_Passage given:_
• • • • • • •
Homogenization refers to the process of going from the "affine" to the "projective" plane, by adding "points at infinity". It's easier to work over the projective plane because there aren't any "missing points"; for example, in the projective plane, every 2 distinct lines intersect at one point (instead of having to make an exception for parallel lines, as in the affine case). In effect, for each class of parallel lines, we add a point at infinity to the plane, and 2 parallel lines will intersect at the point at infinity corresponding to their class; the set of all points at infinity from a line at infinity.
For the study of elliptic curves, adding these missing points is necessary because otherwise, the points of the curve will not form a group (you'll have some missing points, like the point $O$ in the article you linked to).
Here's how the process works. I'll just show how it works in the plane; the same thing works in any number of dimensions. In the usual ("affine") plane, a point is given by coordinates $(x,y)$. In the projective planes, the coordinates will be written $(x:y:z)$. However, unlike the affine case, not all sets of coordinates will be distinct points; in the projective plane,
- (0:0:0) is not a point.
• • • • • • •
_Problems:_
1 – In the explanation of homogenization, what goes wrong for elliptic curves if the points at infinity are not added?
2 – Resume the explanation of homogenization and the projective plane from the point where it stops.

_Data:_
• • • • • • •
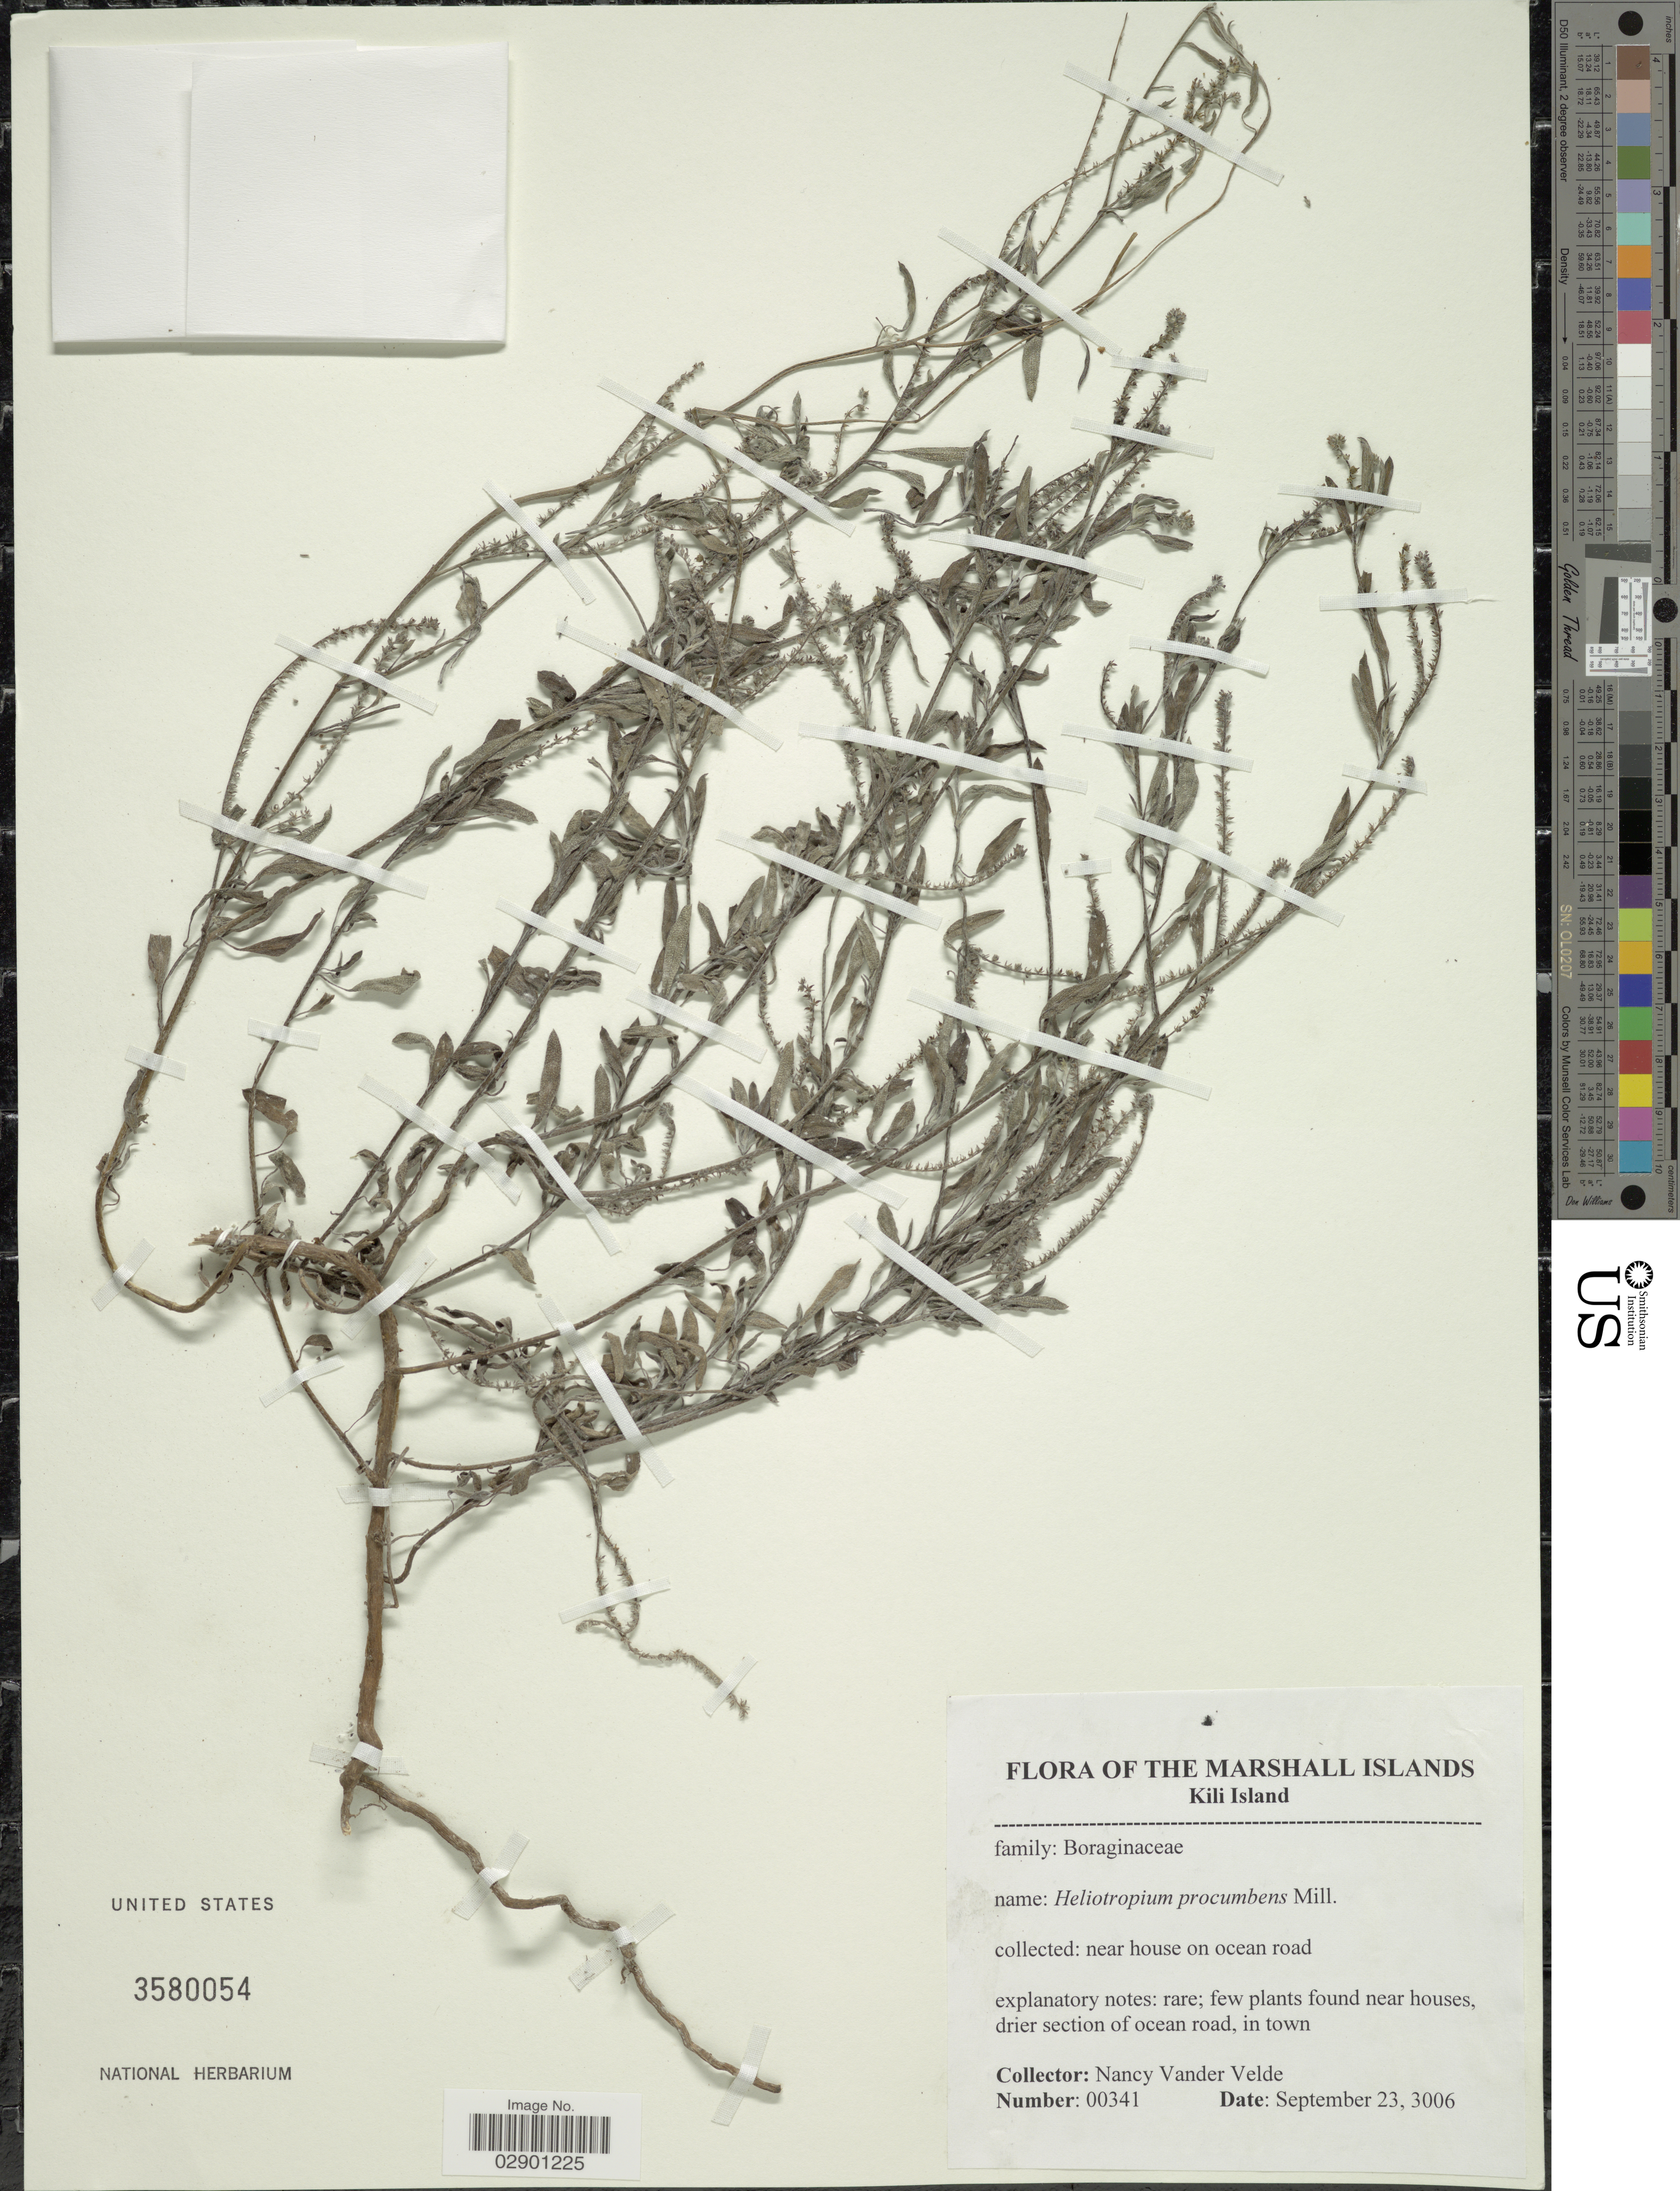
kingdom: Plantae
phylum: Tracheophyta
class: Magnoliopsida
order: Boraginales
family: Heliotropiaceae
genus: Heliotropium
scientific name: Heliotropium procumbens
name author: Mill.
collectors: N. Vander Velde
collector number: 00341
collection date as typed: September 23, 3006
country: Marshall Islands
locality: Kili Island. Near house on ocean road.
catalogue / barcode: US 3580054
• • • • • • •
_The results:_
1 – The points of the curve will not form a group, because some points will be missing, such as the point $O$.

2 –
- If 2 coordinates differ by a scalar multiple, we consider them the same point: $(x:y:z) \sim (ax:ay:az)$. Here $a \ne 0$, and $x,y,z$ cannot all be 0, because of condition 1.
Just like in the affine case, we can write equations of curves using the projective coordinates $(x:y:z)$. However, we have to be careful, because of the equivalence condition imposed by condition 2 above. We cannot write a projective equation like $x+y+z=1$, because if we scale everything by a scalar $a$, we would get $ax+ay+az=1$, which is not equivalent to $x+y+z=1$. Indeed, condition 2 limits us to equations of the form $f(x,y,z)=0$ where $f$ is a homogeneous polynomial, meaning all terms of the polynomial have the same degree. For example, $y^2z - x^3 - 2xz^2 - z^3 = 0$ is a legitimate equation for a curve in the projective plane, because if we scale each coordinate by a scalar $a$, all the terms are multiplied by $a^3$, which can then be cancelled out (because $a \ne 0$ and the right-hand side is 0!). You can "homogenize" an affine equation in coordinates $x,y$ by multiplying each term by an appropriate power of $z$. That's what I did to get the equation above; starting with the affine elliptic curve equation $y^2 - x^3 - 2x - 1 = 0$, I homogenized each term to get the projective equation.
Because of condition 2, whenever we have a point $(x:y:z)$ and $z \ne 0$, we can normalize the $z$ coordinate to 1: $(x:y:z) \sim (x/z, y/z, 1)$. So among the points with non-zero $z$ coordinate, we effectively have only 2 coordinates to worry about, and we are back in the affine case. So the affine plane is contained in the projective plane: $(x,y) \mapsto (x:y:1)$. But the projective plane also contains an additional set of points with $z$-coordinate 0. These are the points at infinity.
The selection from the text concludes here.